The organization expects margins to remain weak in 2023.

Providence St. Joseph Health, a Renton, Washington-based non-profit-Catholic healthcare provider that is part of the Providence Health and Services healthcare system, received a rating downgrade on its revenue bond debt to A2 from A1 by Moody’s Investor Service.

Moody’s has also revised its outlook on Providence St. Joseph Health to negative from stable.

"The downgrade to A2 is driven by our expectation that margins will remain weak in 2023 with the majority of cash flow going to fund capital expenditures and that PSJH will not be able to materially reduce debt or increase liquidity over the near term," Moody’s said in its analysis. " Operating results were very weak in 2022 (FYE 12/31), with PSJH producing negative cash flow. Additionally, debt measures weakened materially due to a 30% increase in debt over the year (excluding debt associated with Hoag Hospital, which disaffiliated with PSJH in January 2022), and liquidity balances declined though to a lesser extent as the debt was primarily used to preserve unrestricted balance sheet liquidity."

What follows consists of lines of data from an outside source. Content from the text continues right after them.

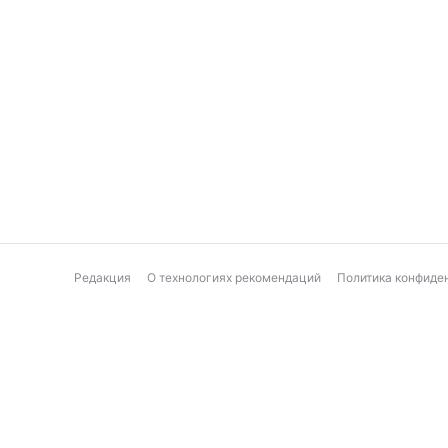
Редакция
О технологиях рекомендаций
Политика конфиде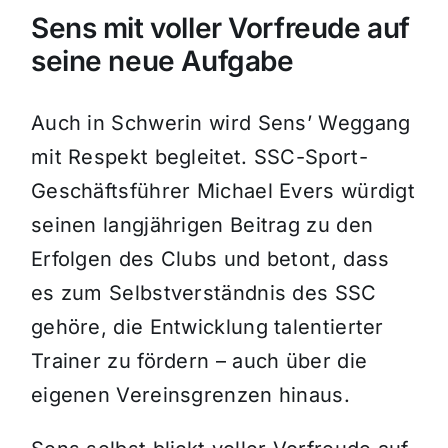
Sens mit voller Vorfreude auf
seine neue Aufgabe
Auch in Schwerin wird Sens’ Weggang
mit Respekt begleitet. SSC-Sport-
Geschäftsführer Michael Evers würdigt
seinen langjährigen Beitrag zu den
Erfolgen des Clubs und betont, dass
es zum Selbstverständnis des SSC
gehöre, die Entwicklung talentierter
Trainer zu fördern – auch über die
eigenen Vereinsgrenzen hinaus.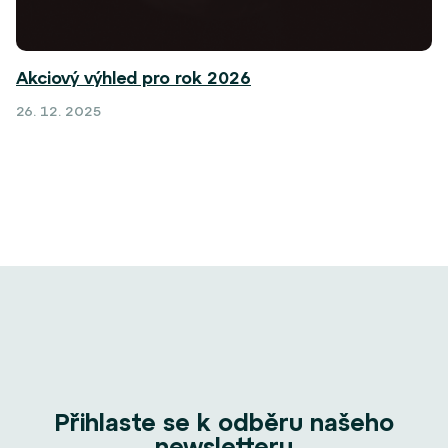
Akciový výhled pro rok 2026
26. 12. 2025
Přihlaste se k odběru našeho
newsletteru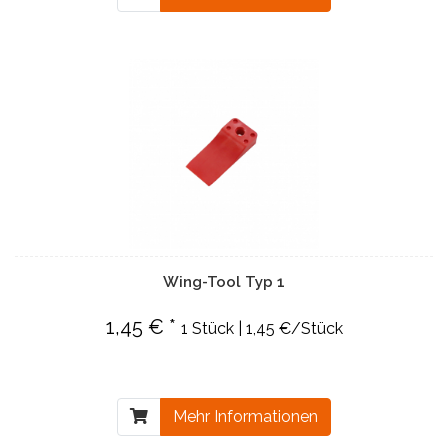
Wing-Tool Typ 1
1,45 € *
1 Stück | 1,45 €/Stück
Mehr Informationen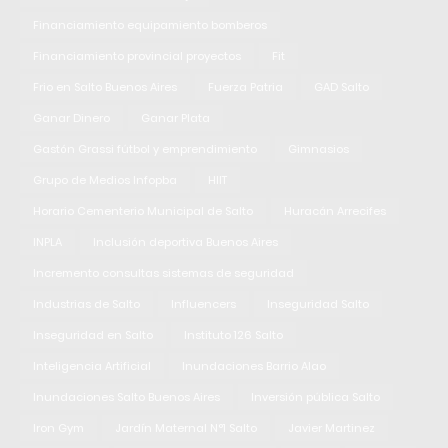
Financiamiento equipamiento bomberos
Financiamiento provincial proyectos
Fit
Frio en Salto Buenos Aires
Fuerza Patria
GAD Salto
Ganar Dinero
Ganar Plata
Gastón Grassi fútbol y emprendimiento
Gimnasios
Grupo de Medios Infopba
HIIT
Horario Cementerio Municipal de Salto
Huracán Arrecifes
INPLA
Inclusión deportiva Buenos Aires
Incremento consultas sistemas de seguridad
Industrias de Salto
Influencers
Inseguridad Salto
Inseguridad en Salto
Instituto 126 Salto
Inteligencia Artificial
Inundaciones Barrio Alao
Inundaciones Salto Buenos Aires
Inversión pública Salto
Iron Gym
Jardín Maternal N°1 Salto
Javier Martinez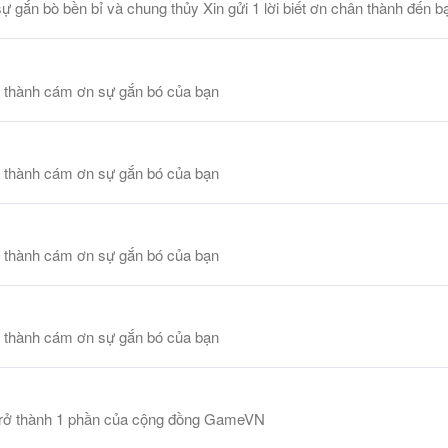
gắn bò bền bỉ và chung thủy Xin gửi 1 lời biết ơn chân thành đến b
 thành cám ơn sự gắn bó của bạn
 thành cám ơn sự gắn bó của bạn
 thành cám ơn sự gắn bó của bạn
 thành cám ơn sự gắn bó của bạn
ã trở thành 1 phần của cộng đồng GameVN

In March both S&P Global and Fitch Ratings downgraded their ratings on Providence St. Joseph Health for reasons similar to Moody’s.

"The negative outlook reflects the magnitude of PSJH's current operating challenges, and our expectation that while margins will improve in 2024, absolute cash flow will remain low and be only sufficient to cover capital expenditures," Moody’s said in its report. "We also expect debt and liquidity metrics to not decline below current levels."

Amanda Schiavo is the Finance Editor for HealthLeaders.